In part two of the ‘Lyrics for Liturgy’ series, Ian Coleman looks at the history and form of Gregorian chant. What are the features of this particular genre of music that make it so ideally suited to Christian liturgy?
All liturgical music aspires to the condition of Gregorian chant. Before you file this statement away under whatever pre-conceived heading you may choose – 'liturgical purist', 'elitist reactionary', 'one of us', 'one of them' and so forth – I would like to spend some time explaining exactly what I do and do not mean by saying this. And especially what I do not mean. In actual fact, I shall be most satisfied if, by the time my readers reach the end of this piece, none of them, whatever their inclinations and orientations, feels particularly comforted by it, and all feel more than a little disconcerted.
To say 'all liturgical music aspires to the condition of Gregorian chant' is not the same as saying that the only proper liturgical music is Gregorian chant. Not at all. But neither is it the same thing as saying 'Gregorian chant belongs only in its own time.' What I have to say aims at clearing the ground, a necessary prelude to a proper consideration of what liturgical music needs to be. And Christians in the West at least should start this process by a profound examination of that great and subtle repertoire that we usually name 'Gregorian chant'. We perhaps ought to call it, like David Hiley, 'Western plainchant'[1] and thereby include what remains of the distinct music of Spanish, Milanese and 'Old Roman' traditions. But, for the moment, because it is the dominant form, 'Gregorian' will do.
This is the name applied to the ancient chant of the Western Catholic Church that has its origins in the 6th century, but which we largely know through the earliest notated manuscripts of the 9th and 10th centuries, together with certain later additions and developments. Gregorian chant probably has little or nothing to do with St Gregory the Great, whose name it bears. The title was added after the Frankish Reforms, which gave rise to these first notated manuscripts, and may indicate either a claim to authority (especially Roman authority) on their behalf, or possibly refer to the tradition that Gregory reformed and expanded: the Roman Schola Cantorum, which was, as its name suggests, one of the first training colleges for cantors and clerics to learn how to sing the liturgy. In the Gregorian repertoire, music for all the Propers (texts that vary according to the season and feast-day of the liturgical year) and the Ordinary (invariant parts, like the Kyrie and Gloria) of the Mass can be found. The Propers are part of the earliest strand, and James MacKinnon has claimed that these probably date back to the 7th century.[2] Outside of the Mass, there is also music for the Divine Office, particularly for what we now know as Morning and Evening Prayer (Lauds and Vespers).

▶ _AIM 1_: Can you quote the Gregorian chant piece from "In part two" up to and including "to Christian liturgy?"?
▶ _AIM 2_: Does each statement agree with the Gregorian chant piece? Answer yes or no, and quote the words that decide it: (a) Gregorian chant is closely tied to St Gregory the Great. (b) The Kyrie and Gloria belong to the Ordinary of the Mass. (c) James MacKinnon claimed the Propers probably date back to the 7th century.

[Stored records]

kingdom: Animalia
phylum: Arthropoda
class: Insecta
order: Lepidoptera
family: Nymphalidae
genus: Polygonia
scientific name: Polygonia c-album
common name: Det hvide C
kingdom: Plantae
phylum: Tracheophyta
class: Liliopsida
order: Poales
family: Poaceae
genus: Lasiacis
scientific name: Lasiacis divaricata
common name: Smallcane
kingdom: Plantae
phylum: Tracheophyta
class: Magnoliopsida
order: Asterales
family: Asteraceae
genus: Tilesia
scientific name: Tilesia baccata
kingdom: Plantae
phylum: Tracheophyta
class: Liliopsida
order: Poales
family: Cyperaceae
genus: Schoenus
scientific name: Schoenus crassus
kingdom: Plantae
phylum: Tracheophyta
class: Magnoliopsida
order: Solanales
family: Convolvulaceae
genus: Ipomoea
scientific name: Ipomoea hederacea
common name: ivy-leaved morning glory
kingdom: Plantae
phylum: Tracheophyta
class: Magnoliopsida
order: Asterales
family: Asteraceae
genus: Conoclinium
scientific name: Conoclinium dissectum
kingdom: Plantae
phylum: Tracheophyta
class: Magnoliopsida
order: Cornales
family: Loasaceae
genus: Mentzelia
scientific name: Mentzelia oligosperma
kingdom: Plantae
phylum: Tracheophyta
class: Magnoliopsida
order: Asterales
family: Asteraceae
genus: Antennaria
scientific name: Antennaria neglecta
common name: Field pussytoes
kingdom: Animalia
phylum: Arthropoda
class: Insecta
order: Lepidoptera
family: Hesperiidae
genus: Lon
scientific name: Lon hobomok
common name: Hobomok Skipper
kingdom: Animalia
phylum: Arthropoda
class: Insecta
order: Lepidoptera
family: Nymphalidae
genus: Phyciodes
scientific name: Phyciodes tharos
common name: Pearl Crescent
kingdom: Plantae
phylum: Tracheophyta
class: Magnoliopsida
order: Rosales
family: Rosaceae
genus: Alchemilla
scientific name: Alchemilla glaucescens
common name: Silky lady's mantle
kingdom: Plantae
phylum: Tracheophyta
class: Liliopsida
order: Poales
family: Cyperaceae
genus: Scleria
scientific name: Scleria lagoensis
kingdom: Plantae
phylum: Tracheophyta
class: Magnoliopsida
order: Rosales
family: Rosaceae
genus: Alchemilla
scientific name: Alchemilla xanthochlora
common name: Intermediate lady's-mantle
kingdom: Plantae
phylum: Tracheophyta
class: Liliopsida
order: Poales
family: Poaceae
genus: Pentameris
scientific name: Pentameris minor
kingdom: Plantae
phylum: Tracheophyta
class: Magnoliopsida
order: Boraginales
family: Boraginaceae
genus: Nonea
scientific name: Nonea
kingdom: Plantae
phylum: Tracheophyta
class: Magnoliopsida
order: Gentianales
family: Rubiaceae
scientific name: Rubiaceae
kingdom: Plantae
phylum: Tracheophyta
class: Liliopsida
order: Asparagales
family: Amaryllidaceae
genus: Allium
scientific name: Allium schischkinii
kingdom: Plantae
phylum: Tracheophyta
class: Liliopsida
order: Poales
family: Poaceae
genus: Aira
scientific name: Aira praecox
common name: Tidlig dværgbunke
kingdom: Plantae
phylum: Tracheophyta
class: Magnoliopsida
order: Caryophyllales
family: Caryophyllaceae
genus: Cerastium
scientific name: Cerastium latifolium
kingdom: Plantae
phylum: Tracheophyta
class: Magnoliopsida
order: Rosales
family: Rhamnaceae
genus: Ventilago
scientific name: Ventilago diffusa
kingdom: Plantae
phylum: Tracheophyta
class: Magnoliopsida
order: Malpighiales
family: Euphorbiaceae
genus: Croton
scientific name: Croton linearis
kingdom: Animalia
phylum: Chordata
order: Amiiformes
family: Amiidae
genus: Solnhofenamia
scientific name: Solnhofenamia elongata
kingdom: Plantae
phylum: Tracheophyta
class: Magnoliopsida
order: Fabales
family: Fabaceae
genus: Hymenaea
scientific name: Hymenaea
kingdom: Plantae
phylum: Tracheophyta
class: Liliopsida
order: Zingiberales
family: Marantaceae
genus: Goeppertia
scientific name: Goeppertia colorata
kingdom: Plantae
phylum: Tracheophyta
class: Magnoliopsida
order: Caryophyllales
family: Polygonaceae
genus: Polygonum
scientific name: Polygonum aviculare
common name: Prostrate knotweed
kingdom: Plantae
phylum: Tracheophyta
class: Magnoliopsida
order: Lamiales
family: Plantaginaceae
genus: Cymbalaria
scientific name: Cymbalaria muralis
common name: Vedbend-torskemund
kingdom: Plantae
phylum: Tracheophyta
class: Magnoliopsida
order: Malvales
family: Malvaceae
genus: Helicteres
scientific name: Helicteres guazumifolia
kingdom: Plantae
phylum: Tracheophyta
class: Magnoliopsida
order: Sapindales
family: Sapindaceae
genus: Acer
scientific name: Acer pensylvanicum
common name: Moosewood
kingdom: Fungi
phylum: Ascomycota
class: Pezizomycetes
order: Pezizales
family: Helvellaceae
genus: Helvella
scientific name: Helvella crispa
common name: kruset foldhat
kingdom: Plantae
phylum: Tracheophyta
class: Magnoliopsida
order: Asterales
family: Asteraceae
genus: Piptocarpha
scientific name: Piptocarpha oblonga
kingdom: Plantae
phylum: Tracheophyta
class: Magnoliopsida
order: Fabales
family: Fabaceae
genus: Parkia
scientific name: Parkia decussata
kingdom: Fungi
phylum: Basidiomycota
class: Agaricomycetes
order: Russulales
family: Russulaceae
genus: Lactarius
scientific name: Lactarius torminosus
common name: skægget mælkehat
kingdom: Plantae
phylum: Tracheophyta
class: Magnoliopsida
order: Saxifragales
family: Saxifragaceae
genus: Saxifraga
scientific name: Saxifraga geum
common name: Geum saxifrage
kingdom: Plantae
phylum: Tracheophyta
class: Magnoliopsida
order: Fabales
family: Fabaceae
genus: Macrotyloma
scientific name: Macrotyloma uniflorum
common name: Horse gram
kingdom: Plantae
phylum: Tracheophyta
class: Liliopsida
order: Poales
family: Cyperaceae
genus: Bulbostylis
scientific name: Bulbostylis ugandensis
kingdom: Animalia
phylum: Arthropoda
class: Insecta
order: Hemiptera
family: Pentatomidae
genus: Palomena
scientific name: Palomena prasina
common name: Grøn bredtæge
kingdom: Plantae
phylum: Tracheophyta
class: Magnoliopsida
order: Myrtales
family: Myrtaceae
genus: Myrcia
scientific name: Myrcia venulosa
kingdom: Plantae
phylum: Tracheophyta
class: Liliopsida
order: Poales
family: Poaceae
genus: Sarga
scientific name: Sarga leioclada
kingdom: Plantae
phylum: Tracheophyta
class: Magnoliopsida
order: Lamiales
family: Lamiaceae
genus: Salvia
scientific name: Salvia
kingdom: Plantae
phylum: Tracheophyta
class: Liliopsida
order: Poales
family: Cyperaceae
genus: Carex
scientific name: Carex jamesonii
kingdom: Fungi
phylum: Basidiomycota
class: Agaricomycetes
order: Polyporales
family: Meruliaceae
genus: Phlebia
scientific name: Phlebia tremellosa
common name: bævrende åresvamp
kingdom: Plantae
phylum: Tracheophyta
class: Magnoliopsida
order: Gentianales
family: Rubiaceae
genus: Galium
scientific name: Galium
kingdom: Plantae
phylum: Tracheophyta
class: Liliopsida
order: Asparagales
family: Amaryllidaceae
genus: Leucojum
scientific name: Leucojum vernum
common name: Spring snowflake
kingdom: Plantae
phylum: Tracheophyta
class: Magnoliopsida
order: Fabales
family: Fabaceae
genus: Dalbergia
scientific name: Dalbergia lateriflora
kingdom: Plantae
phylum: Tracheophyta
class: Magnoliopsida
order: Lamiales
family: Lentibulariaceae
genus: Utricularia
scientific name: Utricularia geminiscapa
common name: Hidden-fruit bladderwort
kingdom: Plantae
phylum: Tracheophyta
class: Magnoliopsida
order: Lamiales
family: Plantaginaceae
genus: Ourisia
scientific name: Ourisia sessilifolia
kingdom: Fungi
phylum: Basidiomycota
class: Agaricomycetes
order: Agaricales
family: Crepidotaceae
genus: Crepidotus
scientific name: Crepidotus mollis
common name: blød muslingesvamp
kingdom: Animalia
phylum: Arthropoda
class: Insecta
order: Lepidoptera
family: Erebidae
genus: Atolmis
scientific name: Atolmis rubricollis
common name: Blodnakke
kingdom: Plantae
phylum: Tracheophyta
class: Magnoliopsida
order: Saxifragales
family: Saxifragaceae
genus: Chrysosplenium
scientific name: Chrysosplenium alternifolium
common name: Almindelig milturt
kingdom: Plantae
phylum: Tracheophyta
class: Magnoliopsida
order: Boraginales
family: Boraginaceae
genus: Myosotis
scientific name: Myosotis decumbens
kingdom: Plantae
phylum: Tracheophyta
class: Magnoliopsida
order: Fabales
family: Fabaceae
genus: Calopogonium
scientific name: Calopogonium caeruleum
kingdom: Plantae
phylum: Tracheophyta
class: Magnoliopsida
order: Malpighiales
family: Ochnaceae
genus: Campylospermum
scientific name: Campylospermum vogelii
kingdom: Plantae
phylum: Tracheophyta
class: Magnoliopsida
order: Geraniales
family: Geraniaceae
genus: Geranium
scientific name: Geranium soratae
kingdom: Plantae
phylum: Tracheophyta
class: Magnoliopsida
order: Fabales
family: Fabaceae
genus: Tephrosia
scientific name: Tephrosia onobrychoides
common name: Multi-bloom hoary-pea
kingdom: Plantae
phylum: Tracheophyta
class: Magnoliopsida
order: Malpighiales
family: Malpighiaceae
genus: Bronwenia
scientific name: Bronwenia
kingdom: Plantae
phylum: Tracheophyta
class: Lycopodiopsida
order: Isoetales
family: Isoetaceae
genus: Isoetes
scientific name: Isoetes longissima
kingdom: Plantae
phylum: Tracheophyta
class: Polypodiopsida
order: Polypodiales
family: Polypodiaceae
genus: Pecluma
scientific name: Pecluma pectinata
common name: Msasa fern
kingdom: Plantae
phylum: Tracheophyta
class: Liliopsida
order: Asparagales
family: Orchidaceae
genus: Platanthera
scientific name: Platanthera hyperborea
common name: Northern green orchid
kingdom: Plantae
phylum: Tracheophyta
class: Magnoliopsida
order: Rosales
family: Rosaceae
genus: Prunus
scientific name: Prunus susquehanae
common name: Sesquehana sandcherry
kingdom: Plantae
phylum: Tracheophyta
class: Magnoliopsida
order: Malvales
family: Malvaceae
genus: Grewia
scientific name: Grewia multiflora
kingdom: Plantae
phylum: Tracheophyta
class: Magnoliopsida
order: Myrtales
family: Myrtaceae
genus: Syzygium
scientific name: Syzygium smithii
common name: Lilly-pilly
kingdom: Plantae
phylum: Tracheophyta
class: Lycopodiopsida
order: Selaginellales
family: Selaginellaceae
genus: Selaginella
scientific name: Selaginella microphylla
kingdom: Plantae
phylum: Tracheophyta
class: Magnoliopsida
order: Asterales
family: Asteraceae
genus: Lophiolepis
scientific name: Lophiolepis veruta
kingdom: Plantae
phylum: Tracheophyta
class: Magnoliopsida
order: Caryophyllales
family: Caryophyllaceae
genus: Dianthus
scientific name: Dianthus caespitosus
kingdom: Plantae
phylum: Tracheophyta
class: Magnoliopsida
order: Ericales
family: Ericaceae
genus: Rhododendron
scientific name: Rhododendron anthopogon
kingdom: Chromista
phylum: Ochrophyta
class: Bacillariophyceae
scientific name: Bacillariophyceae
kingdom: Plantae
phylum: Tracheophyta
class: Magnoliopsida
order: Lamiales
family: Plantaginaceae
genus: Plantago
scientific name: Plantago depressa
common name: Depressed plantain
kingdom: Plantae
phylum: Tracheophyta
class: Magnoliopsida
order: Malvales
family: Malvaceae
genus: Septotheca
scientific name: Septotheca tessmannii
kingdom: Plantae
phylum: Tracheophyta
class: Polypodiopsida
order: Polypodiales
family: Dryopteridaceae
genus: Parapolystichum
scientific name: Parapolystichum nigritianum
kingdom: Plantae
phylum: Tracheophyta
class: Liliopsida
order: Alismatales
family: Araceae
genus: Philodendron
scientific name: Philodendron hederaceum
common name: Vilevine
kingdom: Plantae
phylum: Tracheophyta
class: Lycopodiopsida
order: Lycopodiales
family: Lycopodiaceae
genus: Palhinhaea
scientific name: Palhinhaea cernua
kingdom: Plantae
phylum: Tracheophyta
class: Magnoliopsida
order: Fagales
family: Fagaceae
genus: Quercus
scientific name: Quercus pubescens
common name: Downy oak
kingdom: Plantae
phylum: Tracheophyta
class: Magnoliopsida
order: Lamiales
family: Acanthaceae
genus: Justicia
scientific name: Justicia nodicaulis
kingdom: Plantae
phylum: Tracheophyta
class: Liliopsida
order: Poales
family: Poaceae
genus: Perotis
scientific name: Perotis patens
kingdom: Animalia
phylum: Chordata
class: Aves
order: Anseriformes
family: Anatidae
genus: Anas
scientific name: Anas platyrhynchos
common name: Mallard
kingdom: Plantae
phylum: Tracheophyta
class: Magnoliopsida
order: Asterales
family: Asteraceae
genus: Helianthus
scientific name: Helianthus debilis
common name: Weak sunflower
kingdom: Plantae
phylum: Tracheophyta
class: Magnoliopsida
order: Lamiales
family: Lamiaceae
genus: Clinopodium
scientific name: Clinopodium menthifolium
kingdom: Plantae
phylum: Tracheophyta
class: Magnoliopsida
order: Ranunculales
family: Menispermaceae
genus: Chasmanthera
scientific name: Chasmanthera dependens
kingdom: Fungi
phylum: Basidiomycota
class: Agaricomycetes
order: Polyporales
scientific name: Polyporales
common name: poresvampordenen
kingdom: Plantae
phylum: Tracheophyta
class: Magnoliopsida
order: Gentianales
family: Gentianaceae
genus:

▶ _FINISHED ANSWER 1_:
In part two of the ‘Lyrics for Liturgy’ series, Ian Coleman looks at the history and form of Gregorian chant. What are the features of this particular genre of music that make it so ideally suited to Christian liturgy?

▶ _FINISHED ANSWER 2_:
(a) No: "Gregorian chant probably has little or nothing to do with St Gregory the Great, whose name it bears."
(b) Yes: "the Ordinary (invariant parts, like the Kyrie and Gloria) of the Mass"
(c) Yes: "James MacKinnon has claimed that these probably date back to the 7th century"